> Activity: Transcribe all of the records word for word, but omit the pictures.

[Page segmentation data]
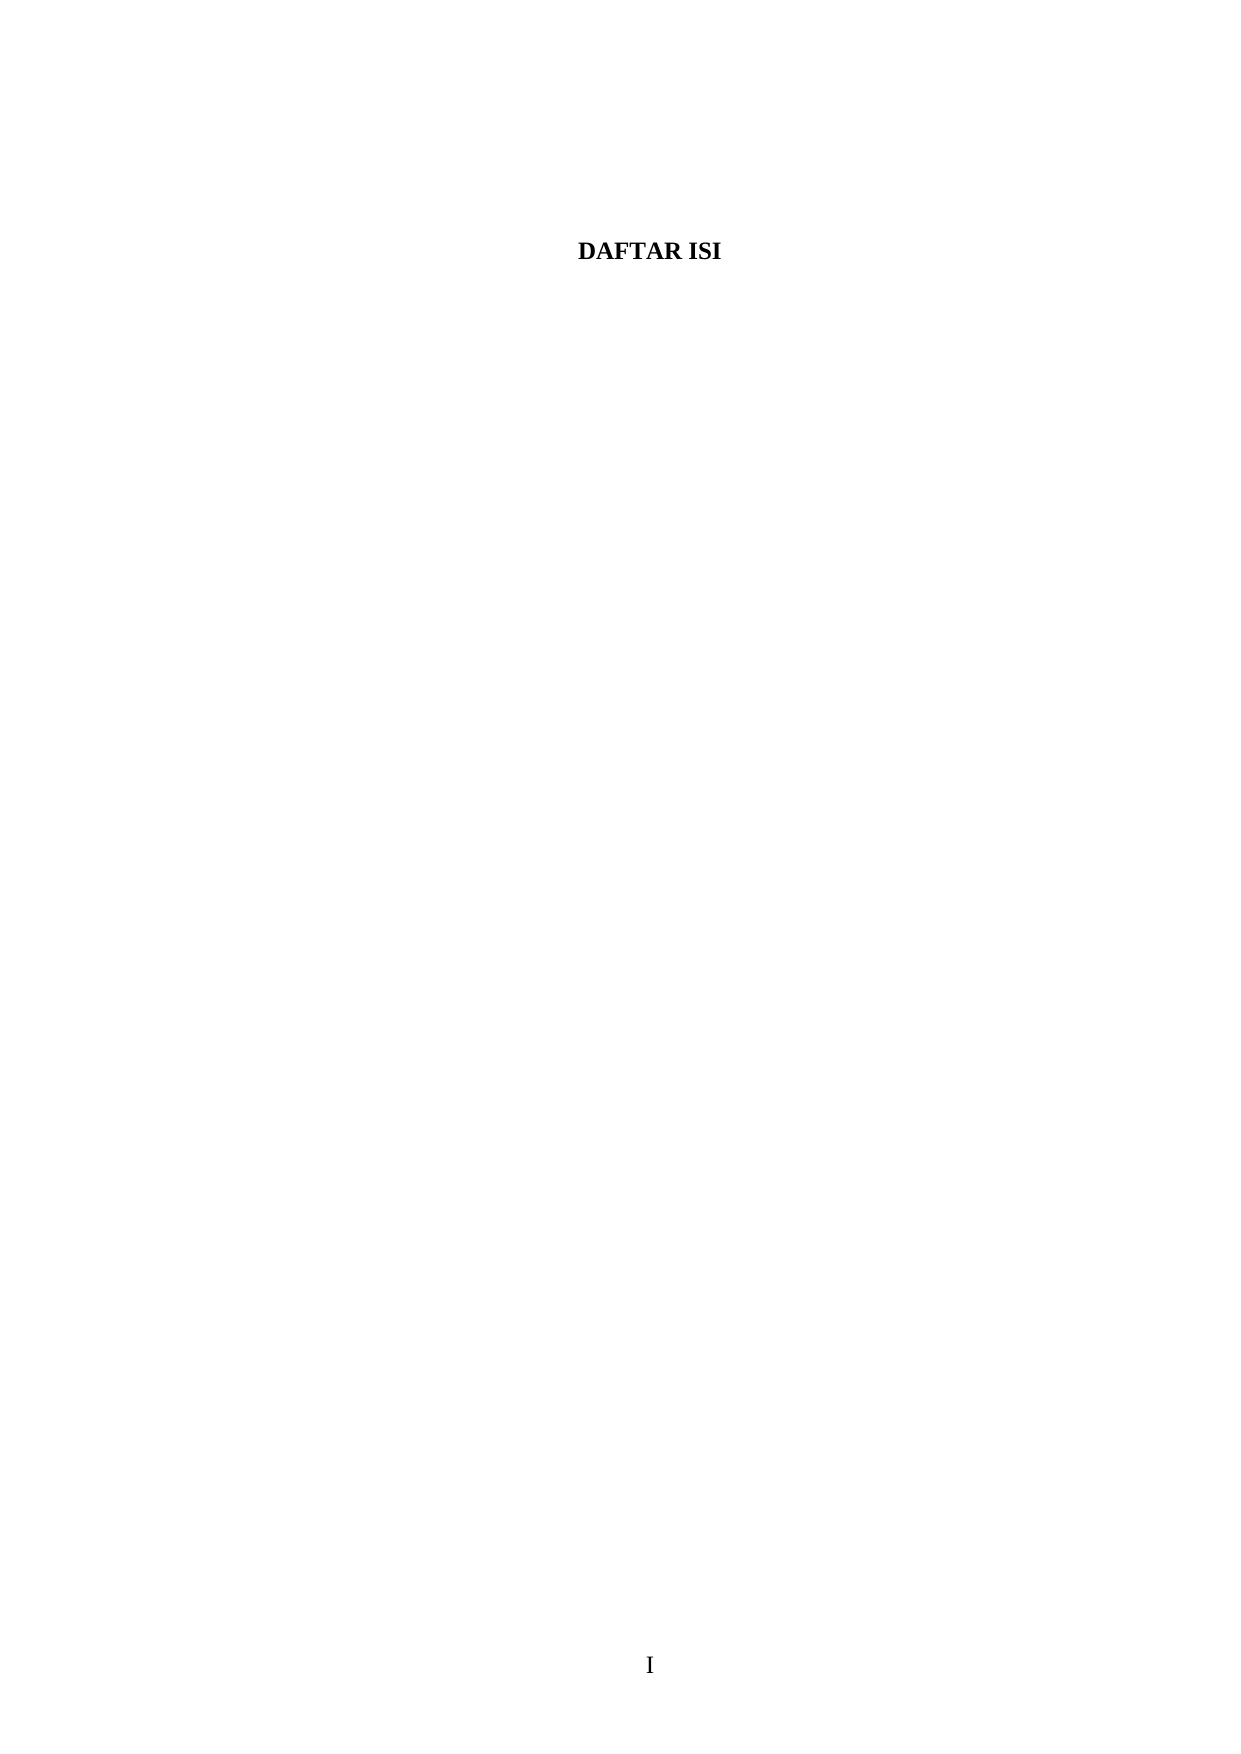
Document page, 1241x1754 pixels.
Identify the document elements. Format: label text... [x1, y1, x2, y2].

subtitle DAFTAR ISI [236, 236, 1063, 265]
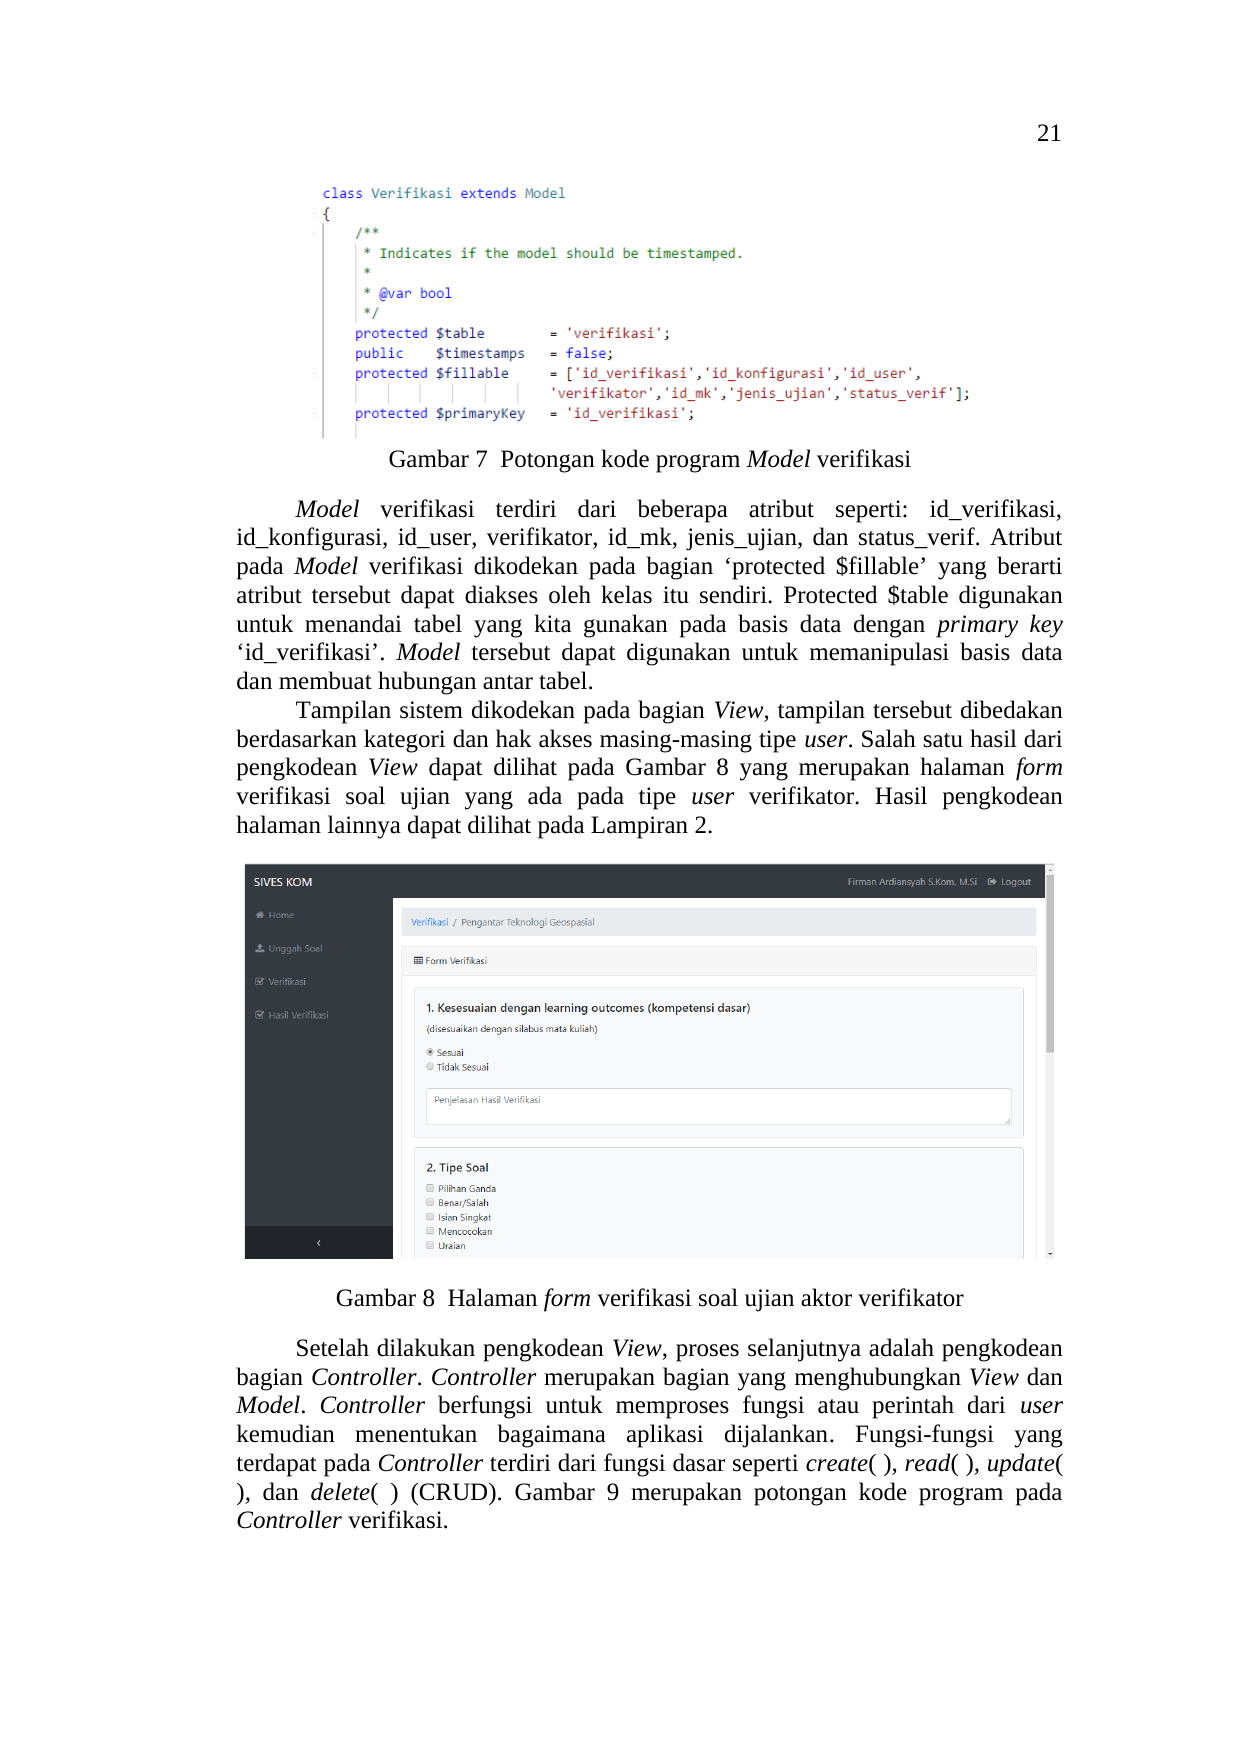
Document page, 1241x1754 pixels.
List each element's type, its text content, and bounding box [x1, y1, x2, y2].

picture [244, 863, 1055, 1259]
text Gambar 7 Potongan kode program Model verifikasi [236, 444, 1063, 473]
text Model verifikasi terdiri dari beberapa atribut seperti: id_verifikasi, id_konfigurasi, id_user, verifikator, id_mk, jenis_ujian, dan status_verif. Atribut pada Model verifikasi dikodekan pada bagian ‘protected $fillable’ yang berarti atribut tersebut dapat diakses oleh kelas itu sendiri. Protected $table digunakan untuk menandai tabel yang kita gunakan pada basis data dengan primary key ‘id_verifikasi’. Model tersebut dapat digunakan untuk memanipulasi basis data dan membuat hubungan antar tabel. [236, 494, 1063, 695]
text Tampilan sistem dikodekan pada bagian View, tampilan tersebut dibedakan berdasarkan kategori dan hak akses masing-masing tipe user. Salah satu hasil dari pengkodean View dapat dilihat pada Gambar 8 yang merupakan halaman form verifikasi soal ujian yang ada pada tipe user verifikator. Hasil pengkodean halaman lainnya dapat dilihat pada Lampiran 2. [236, 695, 1063, 839]
text Gambar 8 Halaman form verifikasi soal ujian aktor verifikator [236, 1283, 1063, 1312]
text Setelah dilakukan pengkodean View, proses selanjutnya adalah pengkodean bagian Controller. Controller merupakan bagian yang menghubungkan View dan Model. Controller berfungsi untuk memproses fungsi atau perintah dari user kemudian menentukan bagaimana aplikasi dijalankan. Fungsi-fungsi yang terdapat pada Controller terdiri dari fungsi dasar seperti create( ), read( ), update( ), dan delete( ) (CRUD). Gambar 9 merupakan potongan kode program pada Controller verifikasi. [236, 1333, 1063, 1534]
picture [311, 177, 988, 438]
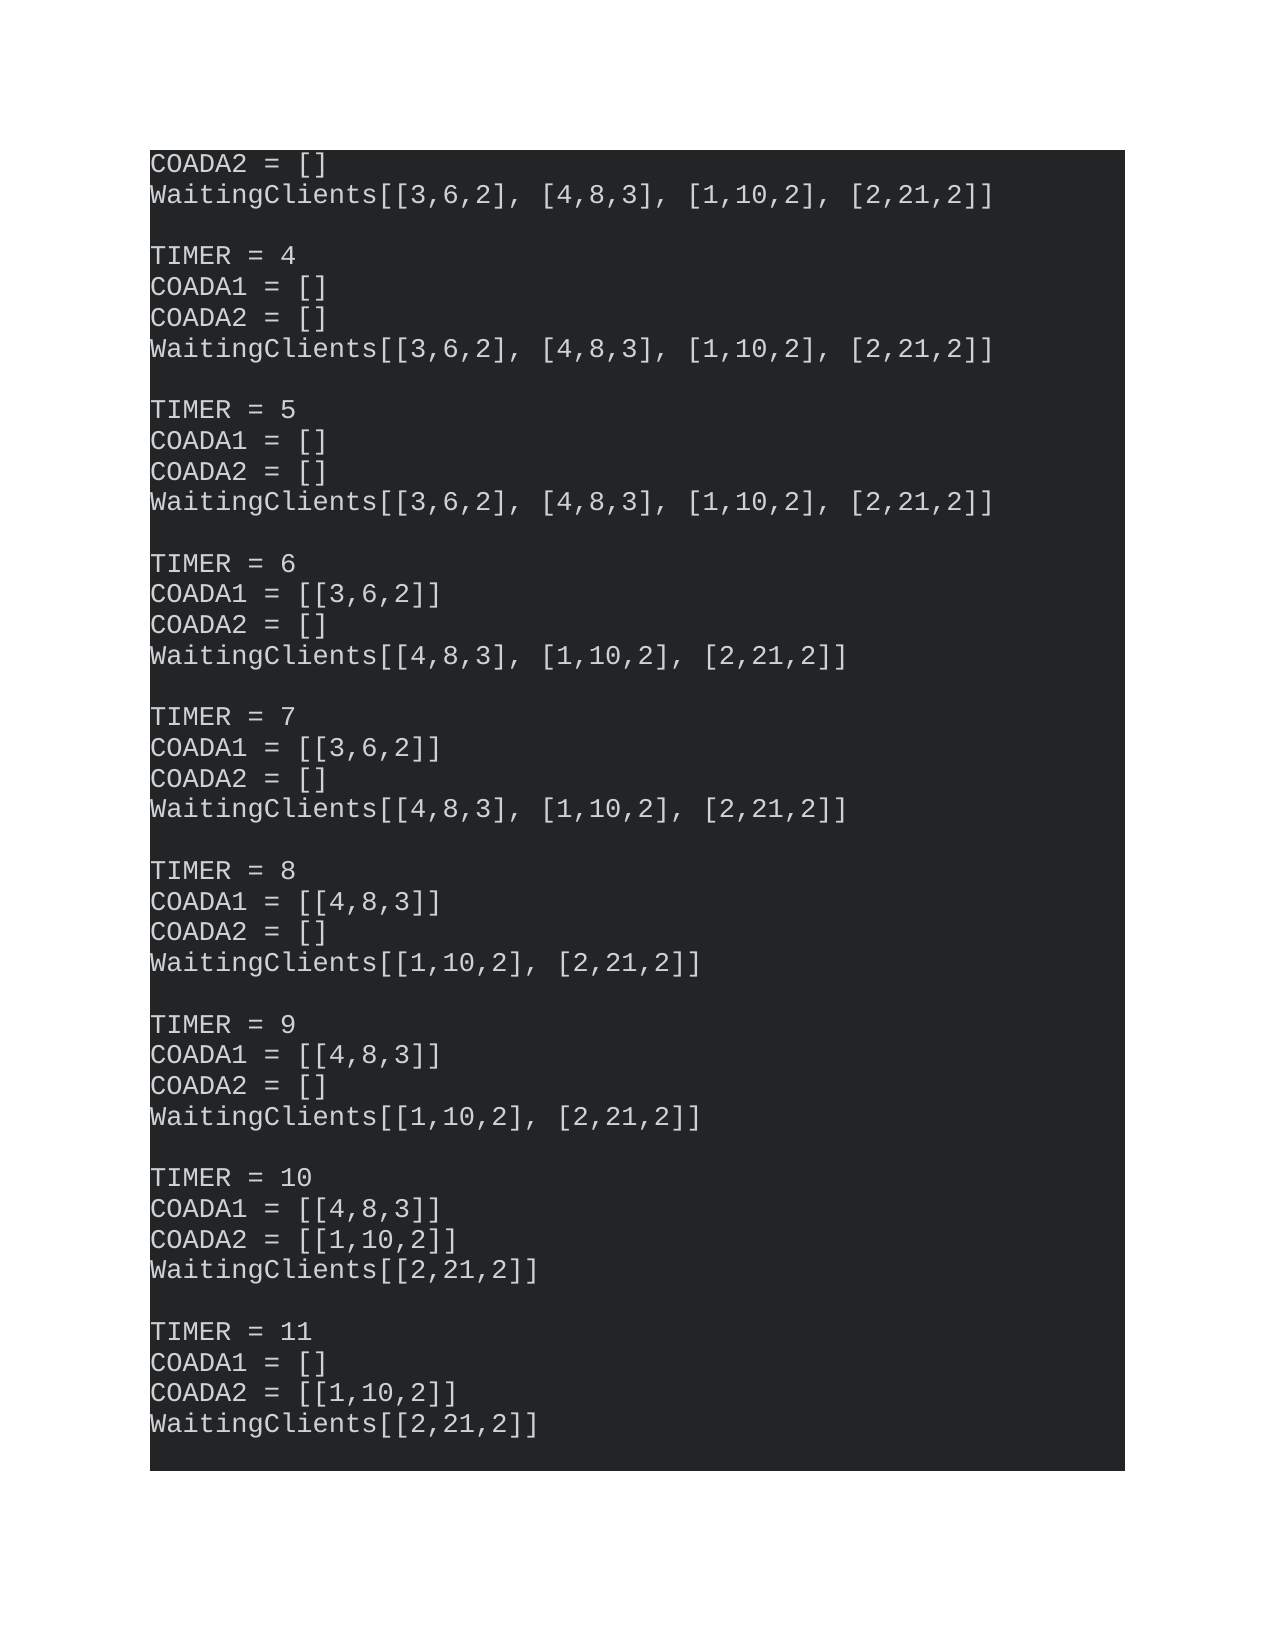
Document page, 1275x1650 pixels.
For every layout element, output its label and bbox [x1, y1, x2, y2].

> Exercise output:
Document page, 1241x1754 pixels.
Identify the document elements. Format: label text... [x1, y1, x2, y2].

subtitle DAFTAR ISI [236, 236, 1063, 265]
Document page, 1241x1754 pixels.
List each element's type, its text content, and bounding box [x1, y1, x2, y2].

picture [244, 863, 1055, 1259]
text Gambar 7 Potongan kode program Model verifikasi [236, 444, 1063, 473]
text Model verifikasi terdiri dari beberapa atribut seperti: id_verifikasi, id_konfigurasi, id_user, verifikator, id_mk, jenis_ujian, dan status_verif. Atribut pada Model verifikasi dikodekan pada bagian ‘protected $fillable’ yang berarti atribut tersebut dapat diakses oleh kelas itu sendiri. Protected $table digunakan untuk menandai tabel yang kita gunakan pada basis data dengan primary key ‘id_verifikasi’. Model tersebut dapat digunakan untuk memanipulasi basis data dan membuat hubungan antar tabel. [236, 494, 1063, 695]
text Tampilan sistem dikodekan pada bagian View, tampilan tersebut dibedakan berdasarkan kategori dan hak akses masing-masing tipe user. Salah satu hasil dari pengkodean View dapat dilihat pada Gambar 8 yang merupakan halaman form verifikasi soal ujian yang ada pada tipe user verifikator. Hasil pengkodean halaman lainnya dapat dilihat pada Lampiran 2. [236, 695, 1063, 839]
text Gambar 8 Halaman form verifikasi soal ujian aktor verifikator [236, 1283, 1063, 1312]
text Setelah dilakukan pengkodean View, proses selanjutnya adalah pengkodean bagian Controller. Controller merupakan bagian yang menghubungkan View dan Model. Controller berfungsi untuk memproses fungsi atau perintah dari user kemudian menentukan bagaimana aplikasi dijalankan. Fungsi-fungsi yang terdapat pada Controller terdiri dari fungsi dasar seperti create( ), read( ), update( ), dan delete( ) (CRUD). Gambar 9 merupakan potongan kode program pada Controller verifikasi. [236, 1333, 1063, 1534]
picture [311, 177, 988, 438]
Document page, 1275x1650 pixels.
For every layout element, output its label and bbox [x1, y1, x2, y2].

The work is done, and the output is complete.